Connecting to the database
You need to specify the MySQL server and optionally the 'cloud' user's password. If not specified, the script tries to look up the password using the config file 'config'. Make a section with the name of the mysql server and specify mysqlpassword=password. See config.sample.
For usage, run:
./migrateRouterVM.py
Examples:
-
To migrate a router VM with instance-id 'r-1234-VM' in DRY-RUN mode:
./migrateRouterVM.py --mysqlserver mysqlserver01 --routerinstance-name r-1234-VM
-
To migrate a router VM with instance-id 'r-1234-VM':
./migrateRouterVM.py --mysqlserver mysqlserver01 --routerinstance-name r-1234-VM --exec
-
To migrate a router VM with instance-id 'r-1234-VM' to cluster 'CLUSTER-2':
./migrateRouterVM.py --mysqlserver mysqlserver01 --routerinstance-name r-1234-VM --tocluster CLUSTER-2 --exec
-
To migrate a router VM with instance-id 'r-1234-VM':
./migrateRouterVM.py --mysqlserver mysqlserver01 --mysqlpassword test123 --routerinstance-name r-1234-VM --exec
Restarting CloudStack when migrations are ongoing or snapshots are being made is not wise. This script shows what jobs are running so you can see if restarting now is OK. It's not 100% safe, but the best guestimate we currently have.
For usage, run:
./listRunningJobs.py
Examples:
- To list running jobs of a Cloud that uses 'mysqlserver01' as its MySQL host:
./listRunningJobs.py --mysqlserver mysqlserver01
This is a script that looks up a given ip address and shows who uses it. Handy for abuse handling.
For usage, run:
./whoHasThisIp.py
Examples:
-
Look who uses 1.2.3.4 address:
./whoHasThisIp.py --mysqlserver mysqlserver01 --ip-address 1.2.3.4
-
Look for ip addresses that have match '10.20.':
./whoHasThisIp.py --mysqlserver mysqlserver01 --ip-address 10.20.

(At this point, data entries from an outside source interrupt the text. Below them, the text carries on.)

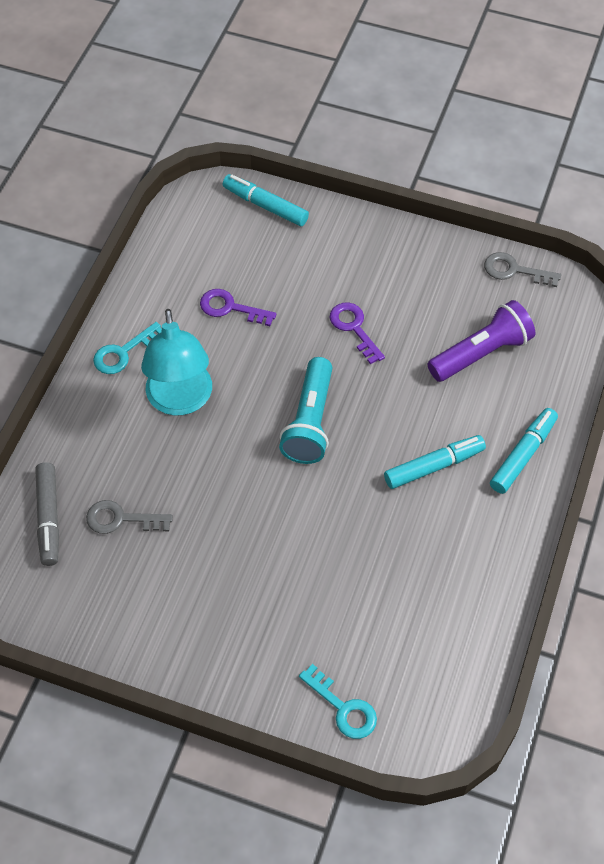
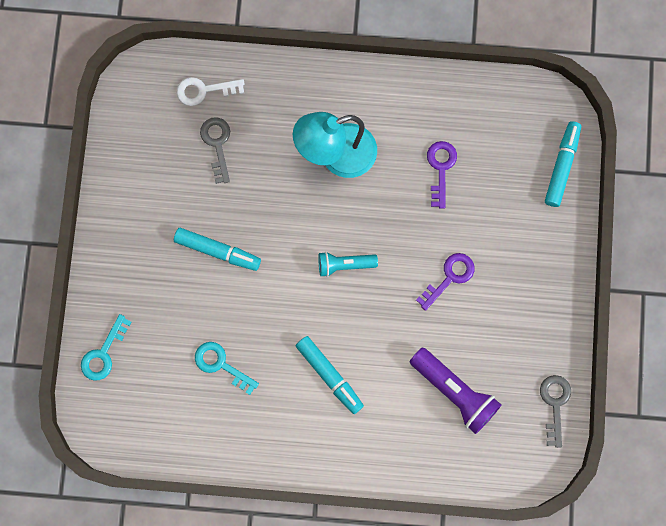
camera: 75 degrees right, 20 degrees up
(48, 518) = (204, 90): grey marker -> white key
(123, 353) = (370, 96): turquoise key -> turquoise key (221, 365)
(310, 422) = (344, 265): turquoise flashlight -> turquoise flashlight, size x0.61
(523, 455) = (360, 447): turquoise marker -> turquoise marker (218, 251)

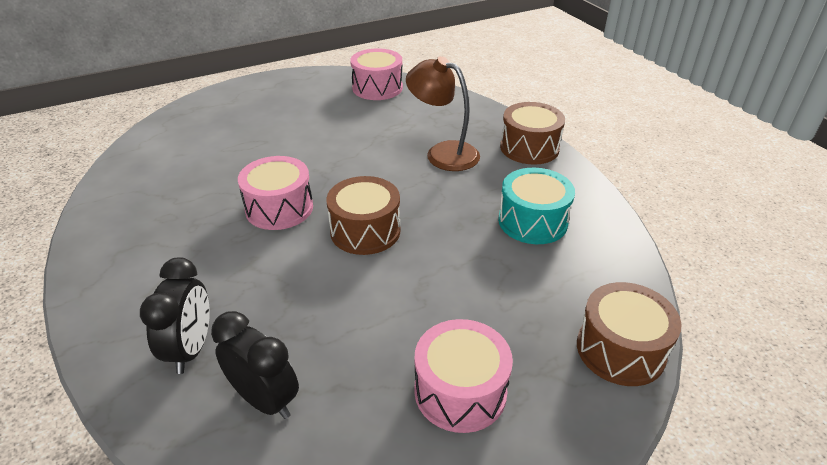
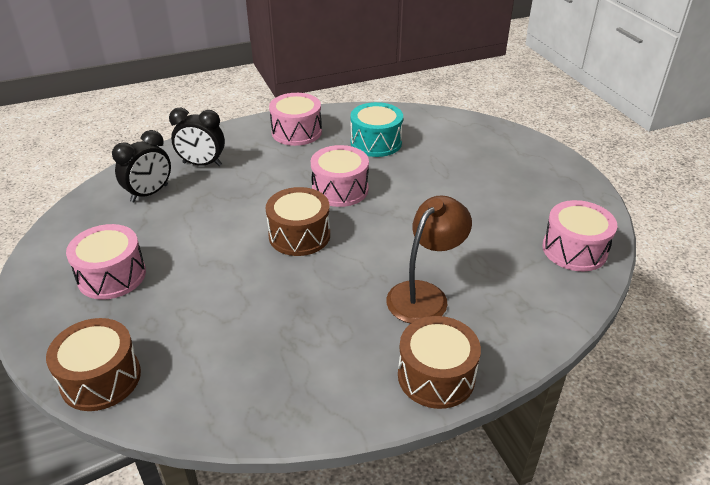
camera: 95 degrees right, 0 degrees up
(129, 256) = (296, 132): none -> pink drum
(532, 221) = (288, 351): turquoise drum -> turquoise drum (376, 142)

Script to clean an old ip address that is still left behind on the (VPC) router. It can use the edit_hosts.sh
script (that lives on the router VM), but you don't have to manually lookup hostname and mac-address.
Make sure you copy this script to the router VM, give it exec permission chmod 755 cleanDHCPipaddress.sh
and then run it to clean the ip addresses.
-
To clean an address using the provided 'edit_hosts.sh' scipt:
./cleanDHCPipaddress.sh 1.2.3.4
-
If it's in a weird state, use force to clean as much as possible on its own:
./cleanDHCPipaddress.sh 1.2.3.4 1
The scripts have been well tested during migrations, but there could still be bugs (in handling unexpected conditions for example). If you encounter problems, please open an issue.